MA YING-JEOU, Taiwan’s president, is no doubt relieved. After three weeks occupying the debating chamber of the Legislative Yuan, Taiwan’s parliament, student protesters agreed on April 7th to end their sit-in within three days. Demonstrators have fought with riot police, and some have been injured; hundreds of thousands converged on the presidential office on March 30th. But signs of disunity are appearing in Mr Ma’s ruling party, the Kuomintang (or KMT). And relations with China are in danger of cooling.
The students’ occupation of parliament was in a bid to prevent the passage of an agreement allowing for freer trade in services with China. They argue that the pact was negotiated in secret and will allow China to gain greater political control over the island. One of their main demands was for a law allowing for greater public oversight of such cross-strait agreements, to be implemented before this particular services pact is passed. On April 3rd Mr Ma’s cabinet partially responded to this demand by approving a bill for monitoring such pacts with China—but still did not agree to the idea of enacting it first. It was only on April 6th, when Taiwan’s parliamentary speaker, Wang Jin-pyng, pledged to halt review of the services deal until such a law was enacted that the students agreed to call it a day.
Mr Wang’s promise (made, to much media fanfare, during a visit to the students in the debating chamber) was glaringly at odds with the stance of Mr Ma’s administration. Mr Ma’s spokeswoman, Garfie Li, said she had no idea that Mr Wang, a powerful figure in the KMT, had planned to say this. The cabinet’s spokesman, Sun Lih-chyun, did not agree with this pledge. It is unclear what will happen next. Officials say passage of the services pact, which opens sensitive industries including telecommunications and publishing to Chinese investment, is vital for Taiwan’s economic development and its participation in some regional trade blocs. But other observers say that Mr Ma risks isolating himself within the fractured KMT if he exerts more pressure on lawmakers to pass the contentious pact. The opposition and many Taiwanese, fearful of greater economic integration with China, still firmly support Mr Wang’s pledge. And not all students are ready to leave the chamber.
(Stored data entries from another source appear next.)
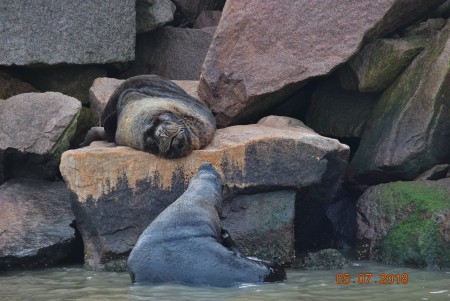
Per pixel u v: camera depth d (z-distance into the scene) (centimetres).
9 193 3962
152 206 3584
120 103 4225
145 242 3000
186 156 3600
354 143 4469
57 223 3791
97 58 4791
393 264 3559
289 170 3641
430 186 3672
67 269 3588
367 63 4184
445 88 3900
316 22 4097
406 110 4003
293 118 4266
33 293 2998
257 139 3622
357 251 3809
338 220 4169
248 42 4184
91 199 3544
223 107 4250
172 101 4059
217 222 3164
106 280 3253
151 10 5072
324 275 3231
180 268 2911
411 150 3894
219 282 2883
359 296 2775
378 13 4016
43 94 4244
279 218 3628
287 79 4112
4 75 4691
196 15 5625
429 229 3447
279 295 2762
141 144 3738
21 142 4088
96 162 3547
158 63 5234
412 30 4238
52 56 4675
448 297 2738
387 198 3738
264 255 3591
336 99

Some students say Mr Wang’s high-profile visit also generated expectations among the public that the protests would soon end. Even before his promise, a poll conducted between April 2nd and 3rd by TVBS, a broadcaster, suggested that many Taiwanese are weary of parliamentary paralysis. Fully 43% opposed the services pact—but more than half (56%) thought the students should either end their protest or take it to another venue. Oliver Chen, a student spokesman, says that their protest has now gained enough influence, but also that students are wilting. “Our comrades are really tired. We are physically and spiritually exhausted.”
Mr Ma and Mr Wang are bitter enemies. Their animosity intensified after Mr Ma attempted to expel Mr Wang from the party last September. Last month a court ruled in Mr Wang’s favour, allowing him to keep his party membership. Liu Bih-rong, a political scientist at Soochow University in Taipei, thinks Mr Wang is trying to win kudos for resolving the crisis in order to shore up his power. This would allow him eventually to challenge Mr Ma for dominance in the KMT ahead of presidential elections in 2016. If the monitoring bill is passed before the services pact, as Mr Wang has pledged, protracted parliamentary negotiations—and the possibility that the pact could be scrapped altogether—would seriously hurt Mr Ma’s credibility with China. Already nine months have passed since Taiwan and China concluded the pact.
Mr Ma, who has been in power since 2008, has staked both Taiwan’s economic recovery and his political legacy on the historic detente he has fostered with the mainland. A landmark visit by China’s minister for Taiwan affairs, Zhang Zhijun, planned for this month, has been postponed, say Taiwanese government officials. The trip would have been the first formal visit to Taiwan from a mainland official since 1949. The invitation to visit Taiwan was extended by Taiwan’s mainland minister when the two met in Nanjing nearly two months ago in the first meeting between Taiwanese and Chinese officials since the Chinese civil war. China watchers say the government in Beijing wants to see the services pact approved before it considers any other form of rapprochement, such as a proposed deal to liberalise the cross-strait goods trade. Mr Ma's dream of meeting China’s leader, Xi Jinping, before the end of his presidential term in 2016, may have become a little more distant.